When it comes to operant conditioning the term extinction refers to the absence or process of removing or no longer providing the reinforcement, whether negative or positive, that have been maintaining a behavior or action over time. Extinction is different from forgetting. These two are not the same thing. To put it simply, forgetting refers to the decrease in the strength of an action or behavior after it has not been emitted for some time. For example, a child may climb under a bed or hide to get attention, once the attention has been cut off the attention-seeking behaviors no longer occur.

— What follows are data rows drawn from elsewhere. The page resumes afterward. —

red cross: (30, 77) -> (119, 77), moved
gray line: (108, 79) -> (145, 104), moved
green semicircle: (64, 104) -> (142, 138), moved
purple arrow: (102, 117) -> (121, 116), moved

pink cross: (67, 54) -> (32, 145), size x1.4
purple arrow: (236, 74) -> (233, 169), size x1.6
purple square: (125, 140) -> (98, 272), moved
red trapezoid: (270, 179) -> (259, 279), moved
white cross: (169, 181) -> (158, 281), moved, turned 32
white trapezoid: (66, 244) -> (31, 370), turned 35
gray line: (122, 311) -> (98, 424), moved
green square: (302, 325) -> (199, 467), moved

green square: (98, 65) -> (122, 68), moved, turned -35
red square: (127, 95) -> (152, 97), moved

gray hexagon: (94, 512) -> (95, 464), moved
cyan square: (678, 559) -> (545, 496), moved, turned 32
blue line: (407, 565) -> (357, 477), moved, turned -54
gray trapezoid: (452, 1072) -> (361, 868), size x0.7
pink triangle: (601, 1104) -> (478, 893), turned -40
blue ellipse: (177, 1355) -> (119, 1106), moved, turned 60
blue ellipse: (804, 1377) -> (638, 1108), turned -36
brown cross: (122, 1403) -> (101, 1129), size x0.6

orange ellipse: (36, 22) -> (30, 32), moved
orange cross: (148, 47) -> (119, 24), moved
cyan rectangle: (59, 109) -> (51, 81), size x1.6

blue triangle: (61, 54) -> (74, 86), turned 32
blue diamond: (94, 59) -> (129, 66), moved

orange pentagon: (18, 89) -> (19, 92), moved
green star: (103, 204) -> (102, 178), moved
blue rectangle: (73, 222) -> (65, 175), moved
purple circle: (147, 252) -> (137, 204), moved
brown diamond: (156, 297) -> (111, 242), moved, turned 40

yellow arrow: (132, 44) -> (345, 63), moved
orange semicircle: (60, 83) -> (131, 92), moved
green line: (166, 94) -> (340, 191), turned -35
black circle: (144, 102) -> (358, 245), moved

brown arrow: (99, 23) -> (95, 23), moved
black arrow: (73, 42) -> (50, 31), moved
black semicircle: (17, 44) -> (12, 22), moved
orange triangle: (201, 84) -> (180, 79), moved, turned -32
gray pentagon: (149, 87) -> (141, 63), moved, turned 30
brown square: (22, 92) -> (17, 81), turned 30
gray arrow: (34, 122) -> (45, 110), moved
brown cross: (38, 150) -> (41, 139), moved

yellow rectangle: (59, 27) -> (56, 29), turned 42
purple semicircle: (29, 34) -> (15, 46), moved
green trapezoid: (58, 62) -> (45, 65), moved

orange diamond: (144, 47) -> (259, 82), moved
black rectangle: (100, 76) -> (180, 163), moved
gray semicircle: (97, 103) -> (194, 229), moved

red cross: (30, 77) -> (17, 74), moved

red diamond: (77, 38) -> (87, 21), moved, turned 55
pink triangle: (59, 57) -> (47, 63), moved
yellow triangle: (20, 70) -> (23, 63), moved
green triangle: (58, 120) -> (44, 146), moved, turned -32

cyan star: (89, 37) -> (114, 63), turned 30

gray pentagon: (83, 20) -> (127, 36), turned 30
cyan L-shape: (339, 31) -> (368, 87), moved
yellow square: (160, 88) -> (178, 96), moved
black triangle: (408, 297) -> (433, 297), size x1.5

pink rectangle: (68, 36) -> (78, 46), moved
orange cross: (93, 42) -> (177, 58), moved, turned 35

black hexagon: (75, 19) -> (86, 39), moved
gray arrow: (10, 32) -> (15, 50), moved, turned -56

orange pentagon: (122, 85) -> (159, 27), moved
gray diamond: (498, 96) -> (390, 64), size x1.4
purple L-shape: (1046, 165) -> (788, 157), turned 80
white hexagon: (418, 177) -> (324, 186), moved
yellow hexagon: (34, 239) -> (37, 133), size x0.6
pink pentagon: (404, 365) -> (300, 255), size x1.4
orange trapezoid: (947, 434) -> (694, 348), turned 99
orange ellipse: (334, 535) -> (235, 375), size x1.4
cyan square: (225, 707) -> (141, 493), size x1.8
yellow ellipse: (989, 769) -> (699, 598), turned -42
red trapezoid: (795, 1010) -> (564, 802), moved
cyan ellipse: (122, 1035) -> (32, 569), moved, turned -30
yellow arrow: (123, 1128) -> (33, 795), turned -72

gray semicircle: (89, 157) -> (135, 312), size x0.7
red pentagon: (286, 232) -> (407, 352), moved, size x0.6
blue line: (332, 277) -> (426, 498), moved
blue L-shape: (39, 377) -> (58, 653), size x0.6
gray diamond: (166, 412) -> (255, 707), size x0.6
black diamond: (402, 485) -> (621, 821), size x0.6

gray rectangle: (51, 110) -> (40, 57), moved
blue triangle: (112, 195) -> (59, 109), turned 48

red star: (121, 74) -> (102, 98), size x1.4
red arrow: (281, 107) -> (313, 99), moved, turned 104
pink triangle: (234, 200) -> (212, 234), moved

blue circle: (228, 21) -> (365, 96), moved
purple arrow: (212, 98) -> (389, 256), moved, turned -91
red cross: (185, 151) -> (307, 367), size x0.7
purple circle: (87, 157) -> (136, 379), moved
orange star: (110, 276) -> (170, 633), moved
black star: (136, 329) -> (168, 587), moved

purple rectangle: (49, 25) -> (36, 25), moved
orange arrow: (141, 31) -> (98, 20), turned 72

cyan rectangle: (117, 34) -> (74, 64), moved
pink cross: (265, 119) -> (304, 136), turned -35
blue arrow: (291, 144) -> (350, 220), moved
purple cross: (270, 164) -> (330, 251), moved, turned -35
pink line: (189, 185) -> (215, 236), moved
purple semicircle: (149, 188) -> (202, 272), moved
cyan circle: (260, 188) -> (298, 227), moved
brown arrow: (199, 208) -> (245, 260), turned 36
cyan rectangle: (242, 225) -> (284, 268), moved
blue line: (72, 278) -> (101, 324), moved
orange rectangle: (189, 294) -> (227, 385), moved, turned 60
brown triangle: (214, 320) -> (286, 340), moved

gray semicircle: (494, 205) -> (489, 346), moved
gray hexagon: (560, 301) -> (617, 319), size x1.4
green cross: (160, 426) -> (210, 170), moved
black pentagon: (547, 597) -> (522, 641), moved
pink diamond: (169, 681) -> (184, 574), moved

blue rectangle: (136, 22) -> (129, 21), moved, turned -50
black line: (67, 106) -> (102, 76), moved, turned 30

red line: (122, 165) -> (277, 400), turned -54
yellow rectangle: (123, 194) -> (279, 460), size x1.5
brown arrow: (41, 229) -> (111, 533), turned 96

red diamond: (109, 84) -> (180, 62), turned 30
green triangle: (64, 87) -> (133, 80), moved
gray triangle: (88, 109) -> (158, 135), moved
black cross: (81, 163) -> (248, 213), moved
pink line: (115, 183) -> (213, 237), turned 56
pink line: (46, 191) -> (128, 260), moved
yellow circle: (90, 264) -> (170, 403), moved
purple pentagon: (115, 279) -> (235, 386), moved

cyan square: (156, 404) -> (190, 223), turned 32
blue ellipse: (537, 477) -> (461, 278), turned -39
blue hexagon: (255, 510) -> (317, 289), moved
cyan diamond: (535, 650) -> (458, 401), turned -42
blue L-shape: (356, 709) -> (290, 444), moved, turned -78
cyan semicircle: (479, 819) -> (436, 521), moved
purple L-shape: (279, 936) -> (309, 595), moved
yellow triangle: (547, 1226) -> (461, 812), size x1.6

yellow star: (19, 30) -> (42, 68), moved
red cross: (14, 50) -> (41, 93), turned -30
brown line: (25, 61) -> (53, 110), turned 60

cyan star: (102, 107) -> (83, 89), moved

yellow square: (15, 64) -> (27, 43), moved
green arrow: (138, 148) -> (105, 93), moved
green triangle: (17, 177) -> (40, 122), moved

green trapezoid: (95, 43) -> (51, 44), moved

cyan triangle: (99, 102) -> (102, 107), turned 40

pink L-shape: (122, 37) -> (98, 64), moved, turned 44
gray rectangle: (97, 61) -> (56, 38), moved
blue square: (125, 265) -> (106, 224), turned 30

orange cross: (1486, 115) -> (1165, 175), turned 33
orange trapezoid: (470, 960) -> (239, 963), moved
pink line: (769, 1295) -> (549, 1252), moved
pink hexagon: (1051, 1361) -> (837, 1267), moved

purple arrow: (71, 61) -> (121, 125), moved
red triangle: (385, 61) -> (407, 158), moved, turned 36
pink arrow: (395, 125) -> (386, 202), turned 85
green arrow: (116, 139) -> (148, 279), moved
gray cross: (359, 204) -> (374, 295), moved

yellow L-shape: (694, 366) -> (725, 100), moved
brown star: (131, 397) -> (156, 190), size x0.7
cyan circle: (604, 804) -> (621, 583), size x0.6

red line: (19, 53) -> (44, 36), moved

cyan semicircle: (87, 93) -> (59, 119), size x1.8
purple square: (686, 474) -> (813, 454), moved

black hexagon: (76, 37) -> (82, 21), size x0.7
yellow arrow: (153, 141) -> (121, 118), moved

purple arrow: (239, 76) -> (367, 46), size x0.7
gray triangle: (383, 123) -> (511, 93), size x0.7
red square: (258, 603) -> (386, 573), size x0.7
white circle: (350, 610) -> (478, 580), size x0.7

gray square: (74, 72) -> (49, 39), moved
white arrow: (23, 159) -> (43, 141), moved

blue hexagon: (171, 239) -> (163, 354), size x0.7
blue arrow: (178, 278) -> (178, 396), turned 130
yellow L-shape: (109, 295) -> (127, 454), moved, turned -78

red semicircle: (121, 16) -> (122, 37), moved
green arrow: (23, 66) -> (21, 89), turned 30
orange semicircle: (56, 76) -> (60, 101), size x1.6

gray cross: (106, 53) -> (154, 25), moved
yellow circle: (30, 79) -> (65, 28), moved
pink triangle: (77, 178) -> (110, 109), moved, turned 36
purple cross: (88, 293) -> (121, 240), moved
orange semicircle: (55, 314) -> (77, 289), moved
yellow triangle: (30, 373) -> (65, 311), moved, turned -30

When the extinction of a response occurs the discriminative stimuli then gets referred to as the extinction stimuli. When this occurs the positive or negative reinforcements that used to occur after a certain behavior or action no longer occur. As a result, the behavior that preceded the reinforcement will generally stop as well.

In order for extinction to work it must be done on a consistent basis. Extinction is only considered successful if and when the original behavior or action no longer occurs. If said behavior were to come back it would be termed a resurgence.

Reinforcement and Rewards

Reward and punishment are the key ways that behavior and action is shaped and modified. Reward and punishment are defined by their effect on behavior. Reward or positive reinforcement serves to increase the probability of a behavior or action that they follow, while punishment or negative reinforcement serves to decrease the probability of the action or behavior that they follow. An example of a reward would be a piece of candy for a child who behaved well, and on the other side of the example spanking a child who acted up would be a common example of punishment. Extinction can only occur when a previously reinforced behavior or action is no longer reinforced either positively or negatively. One important thing to understand about reward and punishment is that, in the example of the child above, it is not the child who is being punished or rewarded, but rather the action or behavior.